Let’s lay out the facts here . . . You’re competing against millions of other podcasts, including a ton of non-branded podcasts that can touch on topics and have guests that’ll never make it beyond your legal team. That’s not to say you have to put out hot takes and host guests that will earn you scorn but it does mean you have to find that passion in your own content and highlight it. It’s the thing that will get listeners excited to open their apps and put your release schedule in their calendars.
4. Find your niche
There are more than 5 million podcasts out in the world currently. Though that’s a drop in the bucket compared to other mediums – Youtube has 800 million videos uploaded for instance – it does mean that getting found organically can be incredibly difficult.
As I noted earlier, all types of mediums can fall into the trap of forgetting who their target audience is. As they chase the dream of ever-increasing downloads or views, decisions get made to have a more broad appeal.
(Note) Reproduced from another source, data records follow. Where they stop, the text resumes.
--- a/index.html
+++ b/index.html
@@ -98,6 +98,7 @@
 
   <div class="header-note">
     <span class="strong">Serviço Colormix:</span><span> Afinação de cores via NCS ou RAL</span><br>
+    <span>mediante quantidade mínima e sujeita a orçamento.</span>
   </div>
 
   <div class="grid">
Unfortunately, as the content gets dumbed down to meet that larger audience, your real target audience gets less interested and slowly disappears. Though you might still be seeing a rise in downloads, you’re reaching fewer and fewer of the people you actually want listening.
Instead of that slow pull away from your core, you should actually dive further in. Finding niches that your target audience is interested in allows you to stand apart from your competition. Podcasts with a broad appeal can and should exist but they take more time and money to grow. Niche podcasts might have a smaller audience but they can be hyper-focused on that audience to the point of being invaluable to those people. And in the world of content marketing, being invaluable is exactly what we’re after.
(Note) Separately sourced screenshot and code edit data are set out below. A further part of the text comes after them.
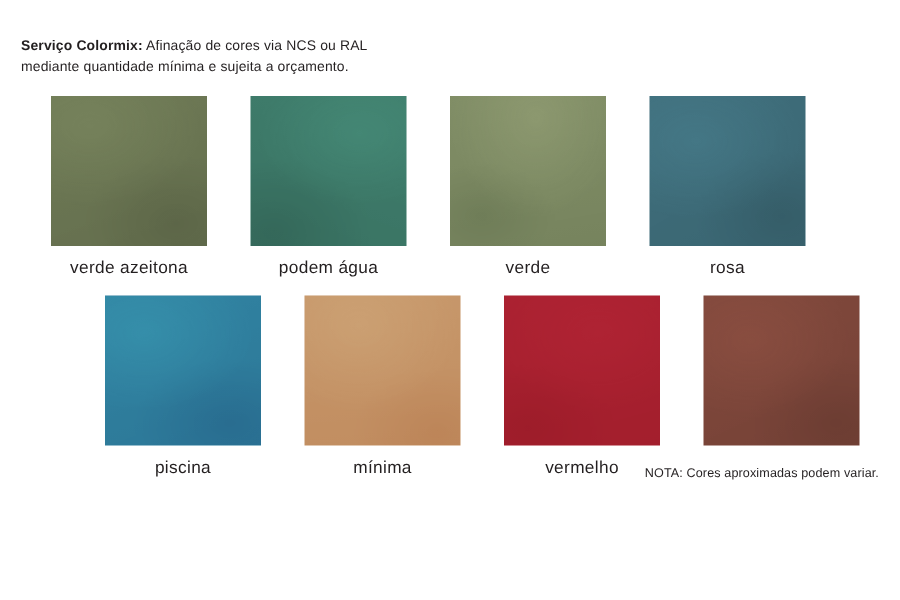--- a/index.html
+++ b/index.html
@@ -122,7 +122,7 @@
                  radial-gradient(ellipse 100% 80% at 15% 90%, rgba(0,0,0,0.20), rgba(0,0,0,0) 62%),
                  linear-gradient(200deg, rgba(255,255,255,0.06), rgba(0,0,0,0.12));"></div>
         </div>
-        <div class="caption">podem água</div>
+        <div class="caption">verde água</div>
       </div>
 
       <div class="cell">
For those that fear their niche is too small of an audience, I want to remind you that the internet is a MASSIVE place. It’s far more like the ever-expanding fathoms of the universe than a library (even the largest one). Niche content can and often does still land huge audiences. There are podcasts that only discuss Star Wars lore with thousands of listeners weekly, podcasts solely for tax lawyers about new tax laws that have large audiences and get national recognition . . . I promise that your podcast about whatever can find a loyal audience that’ll follow you to the ends of the Earth.
A podcast can be a massive tool in your brand’s toolbox. But much like trying to hammer a screw, you’ll have more success using the right tools in the right way. I hope these insights help you craft a better podcast that your audience loves or at least point you in the right direction for what your podcast can actually do for you.